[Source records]
==============================

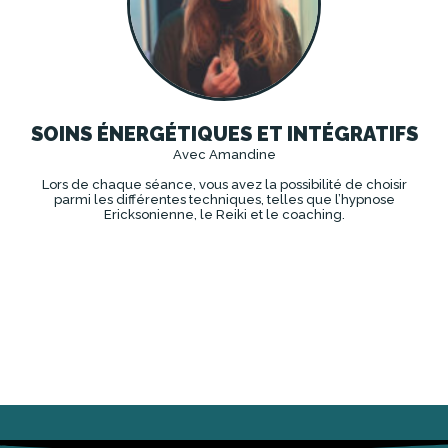
SOINS ÉNERGÉTIQUES ET INTÉGRATIFS
Avec Amandine
Lors de chaque séance, vous avez la possibilité de choisir
parmi les différentes techniques, telles que l’hypnose
Ericksonienne, le Reiki et le coaching.
DÉCOUVRIR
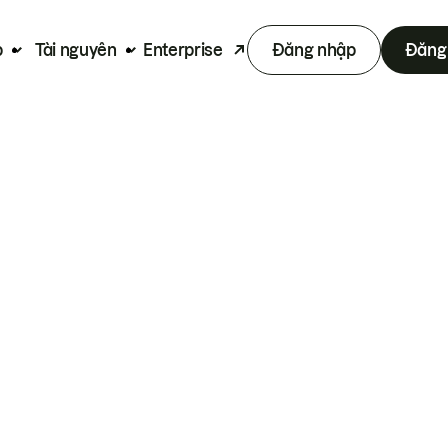
p
Tài nguyên
Enterprise
Đăng nhập
Đăng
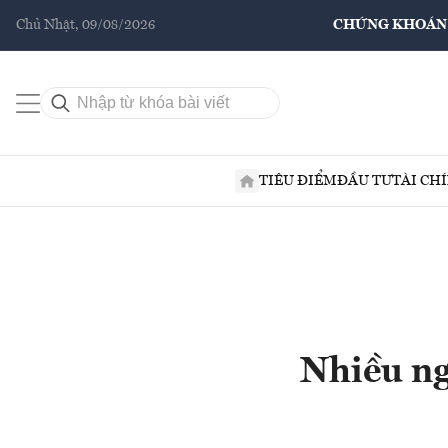
Chủ Nhật, 09/08/2026
CHỨNG KHOÁN
TIÊU ĐIỂM
ĐẦU TƯ
TÀI CH
Nhiều ng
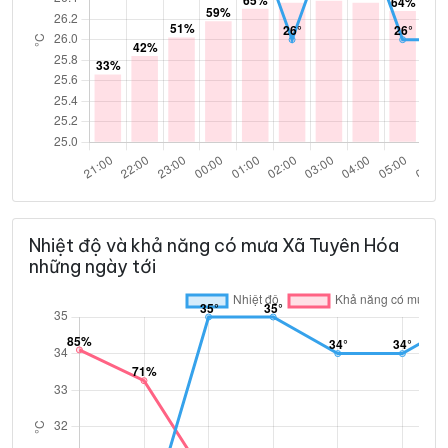
Nhiệt độ và khả năng có mưa Xã Tuyên Hóa
những ngày tới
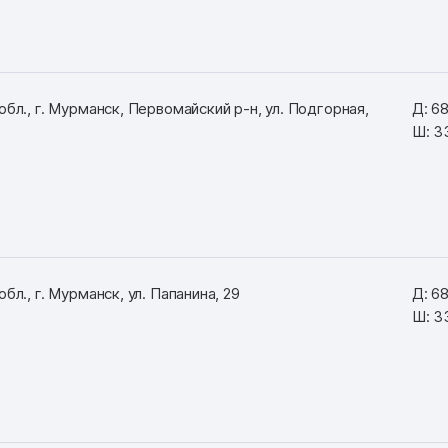
бл., г. Мурманск, Первомайский р-н, ул. Подгорная,
Д: 6
Ш: 3
бл., г. Мурманск, ул. Папанина, 29
Д: 6
Ш: 3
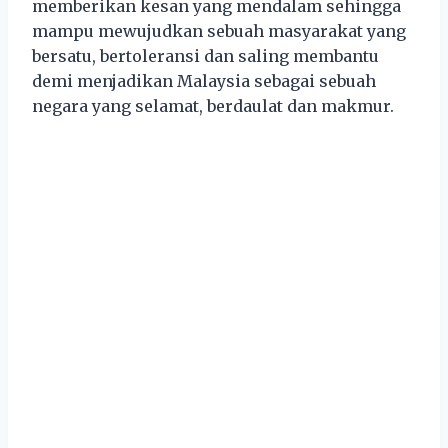
memberikan kesan yang mendalam sehingga
mampu mewujudkan sebuah masyarakat yang
bersatu, bertoleransi dan saling membantu
demi menjadikan Malaysia sebagai sebuah
negara yang selamat, berdaulat dan makmur.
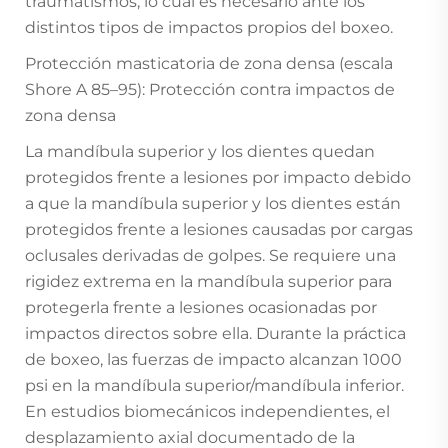
traumatismos, lo cual es necesario ante los
distintos tipos de impactos propios del boxeo.
Protección masticatoria de zona densa (escala
Shore A 85–95): Protección contra impactos de
zona densa
La mandíbula superior y los dientes quedan
protegidos frente a lesiones por impacto debido
a que la mandíbula superior y los dientes están
protegidos frente a lesiones causadas por cargas
oclusales derivadas de golpes. Se requiere una
rigidez extrema en la mandíbula superior para
protegerla frente a lesiones ocasionadas por
impactos directos sobre ella. Durante la práctica
de boxeo, las fuerzas de impacto alcanzan 1000
psi en la mandíbula superior/mandíbula inferior.
En estudios biomecánicos independientes, el
desplazamiento axial documentado de la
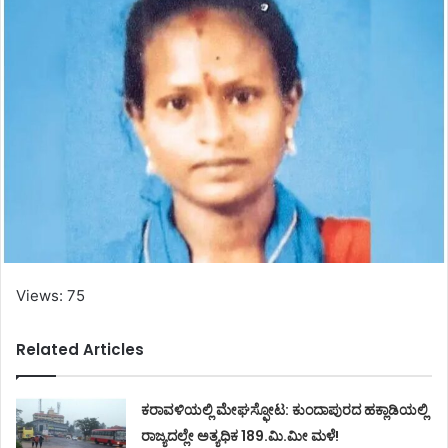
Views: 75
Related Articles
ಕರಾವಳಿಯಲ್ಲಿ ಮೇಘಸ್ಫೋಟ: ಕುಂದಾಪುರದ ಹಕ್ಲಾಡಿಯಲ್ಲಿ
ರಾಜ್ಯದಲ್ಲೇ ಅತ್ಯಧಿಕ 189.ಮಿ.ಮೀ ಮಳೆ!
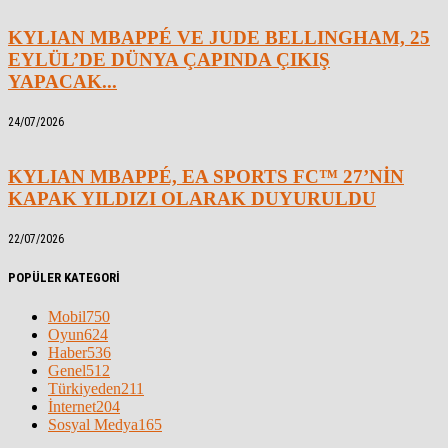
KYLIAN MBAPPÉ VE JUDE BELLINGHAM, 25
EYLÜL’DE DÜNYA ÇAPINDA ÇIKIŞ
YAPACAK...
24/07/2026
KYLIAN MBAPPÉ, EA SPORTS FC™ 27’NİN
KAPAK YILDIZI OLARAK DUYURULDU
22/07/2026
POPÜLER KATEGORİ
Mobil
750
Oyun
624
Haber
536
Genel
512
Türkiyeden
211
İnternet
204
Sosyal Medya
165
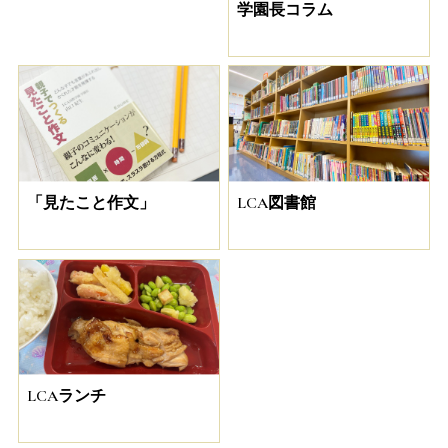
学園長コラム
「見たこと作文」
LCA図書館
LCAランチ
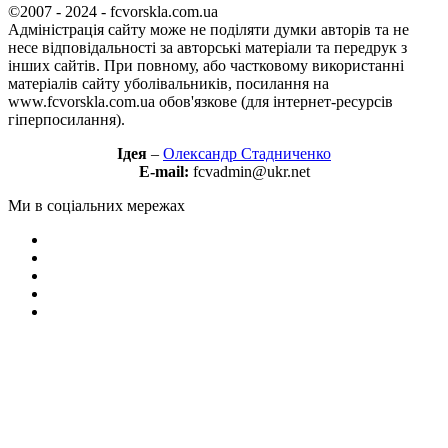
©2007 - 2024 - fcvorskla.com.ua
Адміністрація сайту може не поділяти думки авторів та не
несе відповідальності за авторські матеріали та передрук з
інших сайтів. При повному, або частковому використанні
матеріалів сайту уболівальників, посилання на
www.fcvorskla.com.ua обов'язкове (для інтернет-ресурсів
гіперпосилання).
Ідея
–
Олександр Стадниченко
E-mail:
fcvadmin@ukr.net
Ми в соціальних мережах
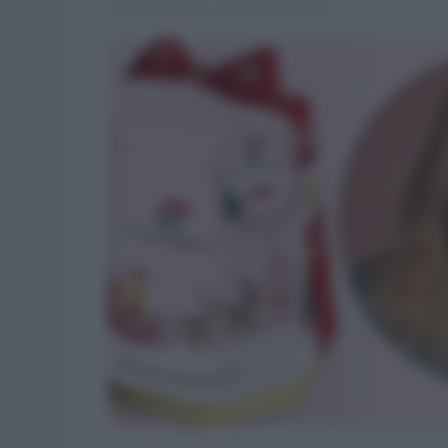
3 Dicembre 2022 · di Gennaro Mancini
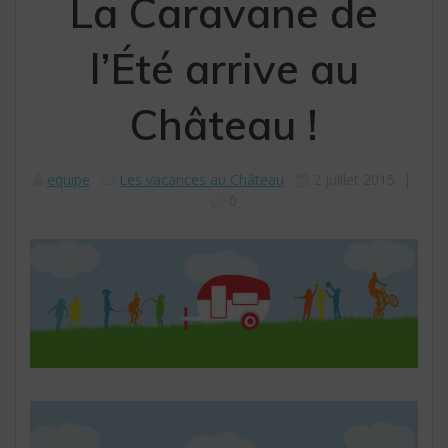
La Caravane de
l’Été arrive au
Château !
equipe
Les vacances au Château
2 juillet 2015
|
0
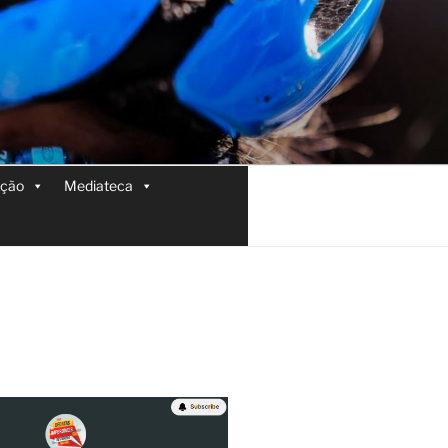
ição
Mediateca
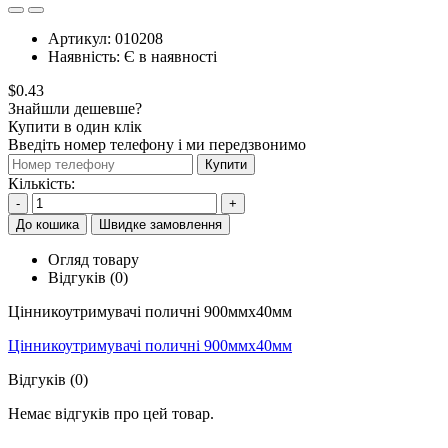
Артикул:
010208
Наявність:
Є в наявності
$0.43
Знайшли дешевше?
Купити в один клік
Введіть номер телефону і ми передзвонимо
Купити
Кількість:
-
+
До кошика
Швидке замовлення
Огляд товару
Відгуків (0)
Цінникоутримувачі поличні 900ммх40мм
Цінникоутримувачі поличні 900ммх40мм
Відгуків (0)
Немає відгуків про цей товар.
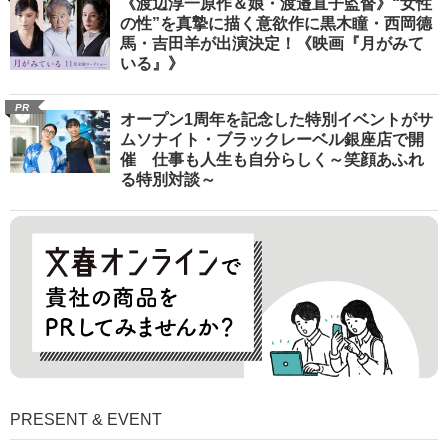
《渡辺淳一原作＆娘・渡邉直子監督》“女性
の性”を真摯に描く意欲作に黒木瞳・西岡德
馬・吉田羊が出演決定！《映画『月がみて
いる』》
PR
オープン1周年を記念した特別イベントがサ
ムソナイト・ブラックレーベル銀座店で開
催 仕事も人生も自分らしく～笑顔あふれ
る特別対談～
PRESENT & EVENT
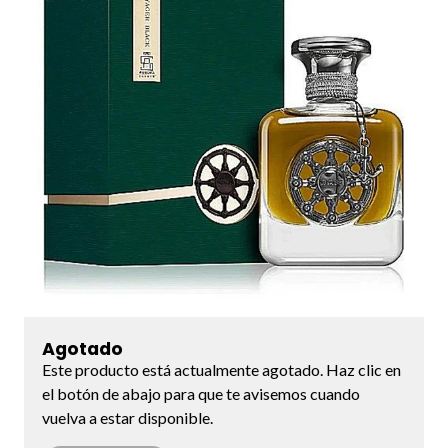
Agotado
Este producto está actualmente agotado. Haz clic en
el botón de abajo para que te avisemos cuando
vuelva a estar disponible.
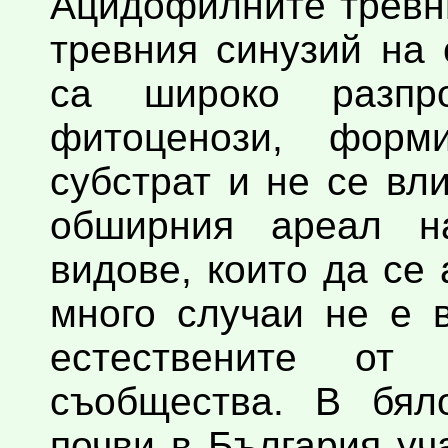
Ацидофилните тревн
тревния синузий на
са широко разпр
фитоценози, форм
субстрат и не се вл
обширния ареал 
видове, които да се 
много случаи не е 
естествените от 
съобщества. В бял
почви в България уч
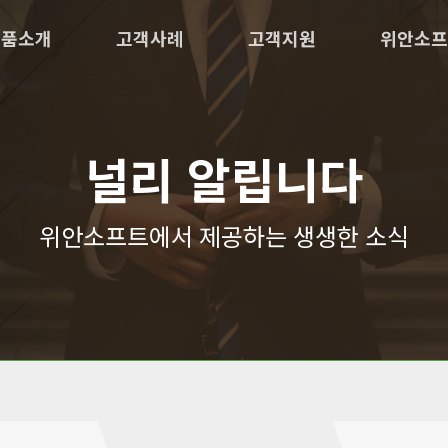
제품소개
고객사례
고객지원
위안소프
널리 알립니다
위안소프트에서 제공하는 생생한 소식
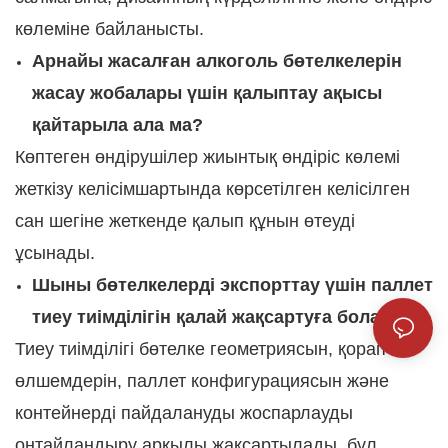
көлеміне байланысты.
Арнайы жасалған алкоголь бөтелкелерін
жасау жобалары үшін қалыптау ақысы
қайтарыла ала ма?
Көптеген өндірушілер жиынтық өндіріс көлемі
жеткізу келісімшартында көрсетілген келісілген
сан шегіне жеткенде қалып құнын өтеуді
ұсынады.
Шыны бөтелкелерді экспорттау үшін паллет
тиеу тиімділігін қалай жақсартуға болады?
Тиеу тиімділігі бөтелке геометриясын, қорап
өлшемдерін, паллет конфигурациясын және
контейнерді пайдалануды жоспарлауды
оңтайландыру арқылы жақсартылады, бұл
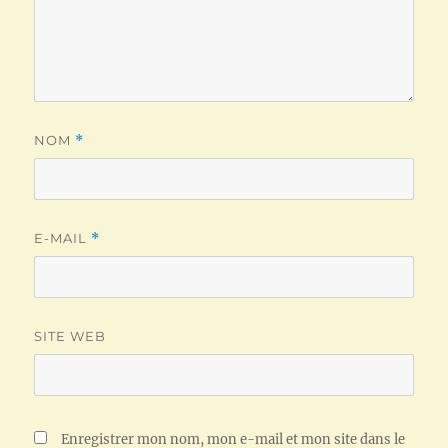
NOM
*
E-MAIL
*
SITE WEB
Enregistrer mon nom, mon e-mail et mon site dans le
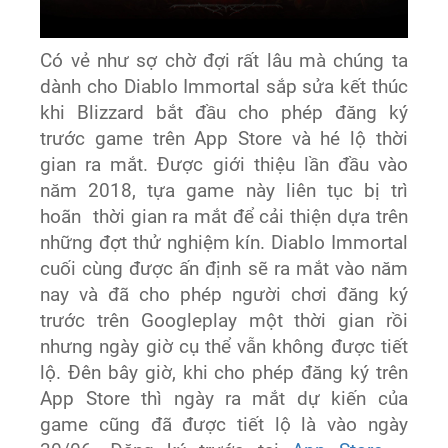
Có vẻ như sợ chờ đợi rất lâu mà chúng ta
dành cho Diablo Immortal sắp sửa kết thúc
khi Blizzard bắt đầu cho phép đăng ký
trước game trên App Store và hé lộ thời
gian ra mắt. Được giới thiệu lần đầu vào
năm 2018, tựa game này liên tục bị trì
hoãn thời gian ra mắt để cải thiện dựa trên
những đợt thử nghiệm kín. Diablo Immortal
cuối cùng được ấn định sẽ ra mắt vào năm
nay và đã cho phép người chơi đăng ký
trước trên Googleplay một thời gian rồi
nhưng ngày giờ cụ thể vẫn không được tiết
lộ. Đên bây giờ, khi cho phép đăng ký trên
App Store thì ngày ra mắt dự kiến của
game cũng đã được tiết lộ là vào ngày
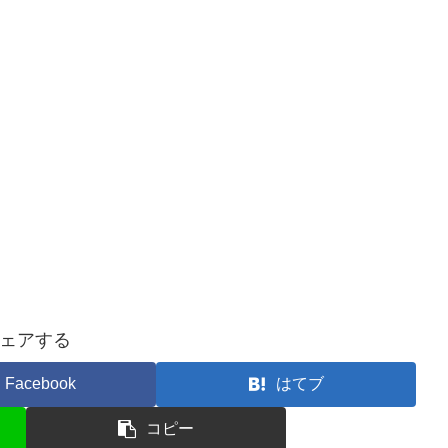
ェアする
Facebook
はてブ
コピー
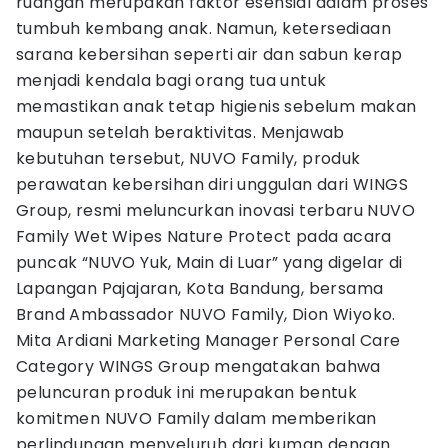
ruangan merupakan faktor esensial dalam proses
tumbuh kembang anak. Namun, ketersediaan
sarana kebersihan seperti air dan sabun kerap
menjadi kendala bagi orang tua untuk
memastikan anak tetap higienis sebelum makan
maupun setelah beraktivitas. Menjawab
kebutuhan tersebut, NUVO Family, produk
perawatan kebersihan diri unggulan dari WINGS
Group, resmi meluncurkan inovasi terbaru NUVO
Family Wet Wipes Nature Protect pada acara
puncak “NUVO Yuk, Main di Luar” yang digelar di
Lapangan Pajajaran, Kota Bandung, bersama
Brand Ambassador NUVO Family, Dion Wiyoko.
Mita Ardiani Marketing Manager Personal Care
Category WINGS Group mengatakan bahwa
peluncuran produk ini merupakan bentuk
komitmen NUVO Family dalam memberikan
perlindungan menyeluruh dari kuman dengan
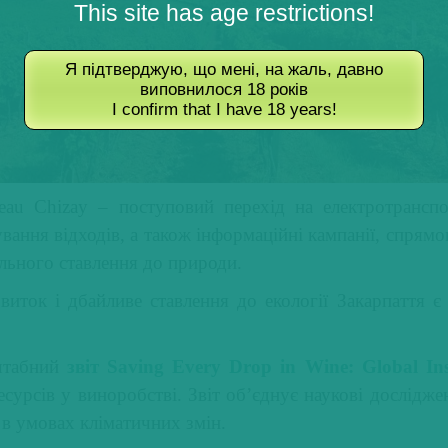
This site has age restrictions!
Я підтверджую, що мені, на жаль, давно
виповнилося 18 років
I confirm that I have 18 years!
eau Chizay
– поступовий перехід на електротранспор
ання відходів, а також інформаційні кампанії, спрямо
ального ставлення до природи.
виток і дбайливе ставлення до екології Закарпаття є
сштабний
звіт Saving Every Drop in Wine: Global Ins
сурсів у виноробстві. Звіт об’єднує наукові дослідже
в умовах кліматичних змін.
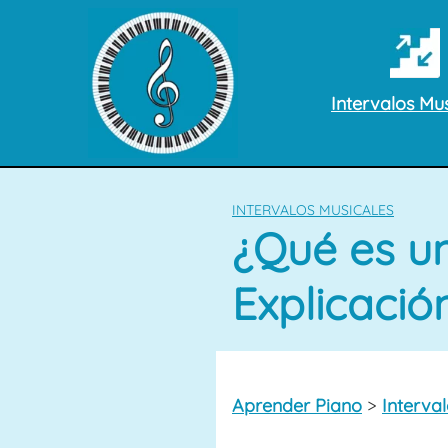
Saltar
al
contenido
Intervalos Mus
INTERVALOS MUSICALES
¿Qué es un
Explicació
Aprender Piano
>
Interva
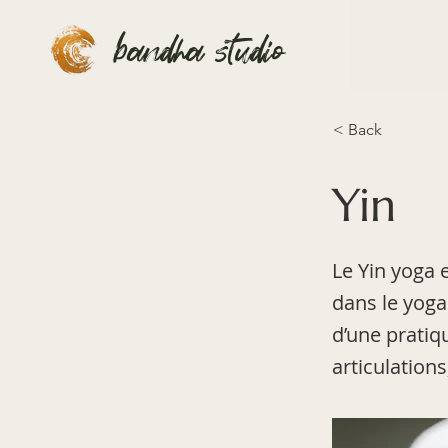
bandha studio
< Back
Yin
Le Yin yoga 
dans le yoga 
d’une pratiqu
articulations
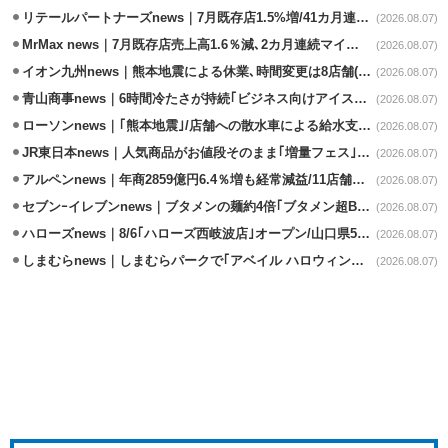
リテールパートナーズnews｜7月既存店1.5%増/41カ月連続増
(2026.08.07)
MrMax news｜7月既存店売上高1.6％減､2カ月連続マイナス
(2026.08.07)
イオン九州news｜熊本地震による休業､時間変更は8店舗(8/7時点)
(2026.08.07)
青山商事news｜6時間冷たさが持続｢ビジネス向けアイスベスト｣発売
(2026.08.07)
ローソンnews｜｢熊本地震｣/店舗への散水車による給水支援を開始
(2026.08.07)
JR東日本news｜人気商品がお値段そのまま｢増量フェス｣8/18から開催
(2026.08.07)
アルペンnews｜年商2859億円6.4％増も経常減益/11店舗出店､4店閉鎖
(2026.08.07)
セブンｰイレブンnews｜ブタメンの麺約4倍｢ブタメン超BIG｣8/11から限定発売
(2026.08.07)
ハローズnews｜8/6｢ハローズ西岐波店｣オープン/山口県5店舗目
(2026.08.07)
しまむらnews｜しまむらパークで｢アベイル ハロウィンじゅんびフェア｣開催
(2026.08.07)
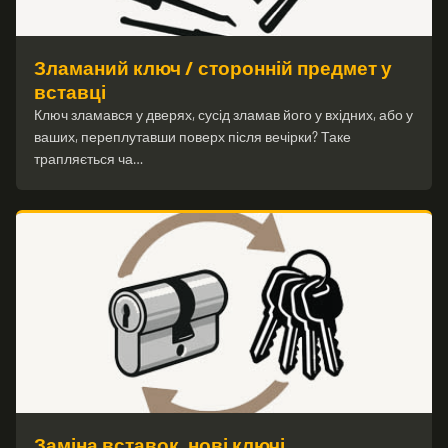
Зламаний ключ / сторонній предмет у
вставці
Ключ зламався у дверях, сусід зламав його у вхідних, або у
ваших, переплутавши поверх після вечірки? Таке
трапляється ча…
Заміна вставок, нові ключі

==============================

* Request *
Please copy the lines from the beginning of the source records up to and including the line with "negara yang selamat, berdaulat dan makmur.". Leave the pictures out of your answer.

* Solution *
SOINS ÉNERGÉTIQUES ET INTÉGRATIFS
Avec Amandine
Lors de chaque séance, vous avez la possibilité de choisir
parmi les différentes techniques, telles que l’hypnose
Ericksonienne, le Reiki et le coaching.
DÉCOUVRIR
p
Tài nguyên
Enterprise
Đăng nhập
Đăng
Chủ Nhật, 09/08/2026
CHỨNG KHOÁN
TIÊU ĐIỂM
ĐẦU TƯ
TÀI CH
Nhiều ng
Nhiệt độ và khả năng có mưa Xã Tuyên Hóa
những ngày tới
бл., г. Мурманск, Первомайский р-н, ул. Подгорная,
Д: 6
Ш: 3
бл., г. Мурманск, ул. Папанина, 29
Д: 6
Ш: 3
memberikan kesan yang mendalam sehingga
mampu mewujudkan sebuah masyarakat yang
bersatu, bertoleransi dan saling membantu
demi menjadikan Malaysia sebagai sebuah
negara yang selamat, berdaulat dan makmur.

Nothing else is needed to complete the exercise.